Skyfall, the twenty-third installment of the wildly successful James Bond film franchise, hits U.S. theaters on Friday. There is no doubt the franchise has spanned generations. Skyfall, starring Daniel Craig in his third appearance as the infamous agent 007, debuted in foreign release a in late October, almost exactly 50 years after Sean Connery first made 007 a hero to men everywhere in 1962's Dr. No.
There is something else about Bond films; a flaw some cinematic purists are loathsome to acknowledge is a fact of life these days: Product placement. Some would argue that in recent installments of the 007 franchise, product placement has reached almost gratuitous levels.
Purity aside, all the familiar brands that are expected to appear in Skyfall make for an interesting exercise. That being the construction of a James Bond stock portfolio.
Caterpillar (CAT) Without having seen clips of Skyfall, the imagination is left to run wild with what type of scenes will feature products made by the world's largest purveyor of construction and mining equipment. It is doubtful 007 has traded in his sporty Aston Martin for a lumbering bulldozer, but Caterpillar products are even more expensive. A 10-year-old Caterpillar off-highway truck can be had for more than $615,000.
Fun and games aside, the Dow component lost more than four percent in the past week. This week alone, the company has announced job and production cuts. If the shares can find support at $83, Caterpillar might be worth a look as a swing trade.
Coca-Cola (KO) Another Dow component finds its way into Skyfall, as Coke Zero will be visible to moviegoers. As is the case with Caterpillar, Coca-Cola currently finds itself in a precarious technical position. The stock is also vulnerable to selling if the fiscal cliff comes to pass because that will mean a higher dividend tax rate for some Americans.
The bull case for Coke consists of a dividend that rises practically every year and a beta of just 0.51, meaning if the fiscal cliff is avoided, Coke will remain a prime destination for conservative investors.

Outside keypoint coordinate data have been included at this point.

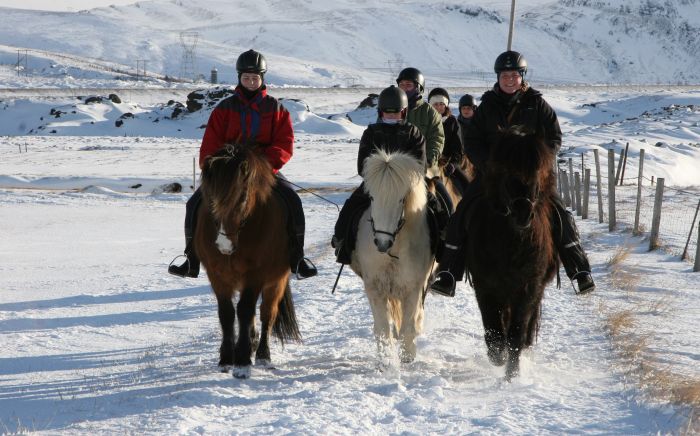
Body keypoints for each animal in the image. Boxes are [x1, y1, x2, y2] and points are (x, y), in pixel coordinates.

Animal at [194, 143, 300, 378]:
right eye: (210, 198)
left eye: (242, 198)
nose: (224, 245)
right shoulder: (216, 275)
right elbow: (226, 313)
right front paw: (226, 358)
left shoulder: (256, 275)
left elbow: (245, 310)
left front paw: (242, 361)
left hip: (276, 282)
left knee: (267, 313)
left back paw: (262, 355)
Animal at [348, 150, 432, 364]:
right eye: (371, 197)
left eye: (401, 199)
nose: (382, 243)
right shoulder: (375, 288)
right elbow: (383, 329)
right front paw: (386, 360)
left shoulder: (413, 288)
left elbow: (408, 326)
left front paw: (407, 357)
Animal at [464, 127, 556, 380]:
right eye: (507, 172)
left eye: (537, 173)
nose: (523, 214)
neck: (511, 243)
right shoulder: (486, 287)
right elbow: (494, 333)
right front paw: (499, 358)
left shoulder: (528, 288)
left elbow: (516, 334)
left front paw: (511, 373)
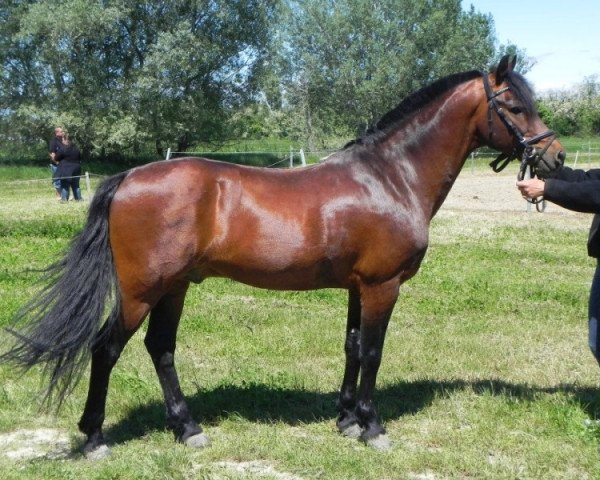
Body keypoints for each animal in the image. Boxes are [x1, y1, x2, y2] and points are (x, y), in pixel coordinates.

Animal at [1, 54, 564, 456]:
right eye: (515, 106)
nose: (554, 157)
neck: (389, 176)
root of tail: (128, 178)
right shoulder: (382, 286)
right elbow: (374, 353)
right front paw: (373, 427)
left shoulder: (357, 287)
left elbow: (352, 348)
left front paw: (346, 420)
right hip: (142, 290)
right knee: (105, 350)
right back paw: (96, 438)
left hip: (174, 287)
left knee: (160, 349)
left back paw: (188, 429)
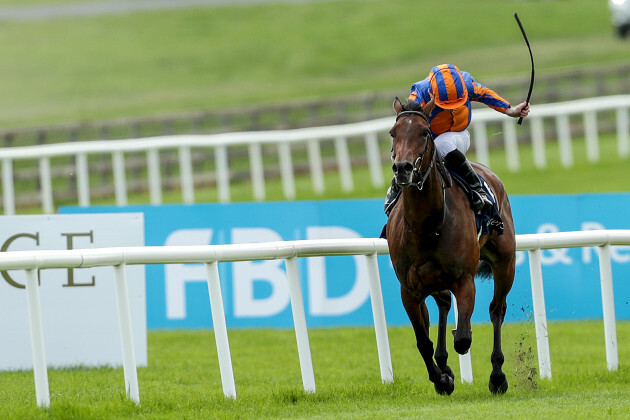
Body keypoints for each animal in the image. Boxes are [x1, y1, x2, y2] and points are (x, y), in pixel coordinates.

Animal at [386, 97, 520, 396]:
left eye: (425, 132)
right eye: (393, 133)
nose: (403, 168)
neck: (428, 225)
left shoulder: (464, 279)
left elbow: (464, 337)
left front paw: (450, 372)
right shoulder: (408, 289)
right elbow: (423, 342)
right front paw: (442, 377)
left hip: (505, 262)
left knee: (497, 310)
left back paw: (497, 376)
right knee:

Heineken (HINKY) James Bond has traded in his trademark martini for beer in Skyfall. Bond purists are not a fan of this and some Brits probably are not happy to learn the beer featured in the film comes by way of a Dutch brewer. Raise a glass to Heinken though, the stock has jumped 15.4 percent in the past three months. And do not be turned off by the fact the stock trades on the pink sheets. Several large-cap European companies do that to avoid the higher listing costs associated with the mainstream U.S. exchanges. Nestle (NSRGY) is another familiar European large-cap that trades on the pink sheets. iShares MSCI Turkey Investable Market Index Fund (TUR) Turkey makes its second appearance in a 2012 blockbuster, but many Turks were not pleased with how their nation was portrayed in Taken 2. Hopefully, Skyfall will be more to the average Turk's liking. This is the third time Bond has made an appearance in Turkey. The first was in From Russia With Love and the second was The World Is Not Enough. TUR has been one of the best-performing emerging markets ETFs this year and has the potential to keep that ebullience going thanks improving sovereign credit, favorable demographics and tame inflation. Interestingly, hit movies have the potential to generate tourism dollars for locations in which memorable scenes were filmed. Think Las Vegas and The Hangover. Tourism is an important part of the Turkish economy. As in important to the tune of $23 billion last year.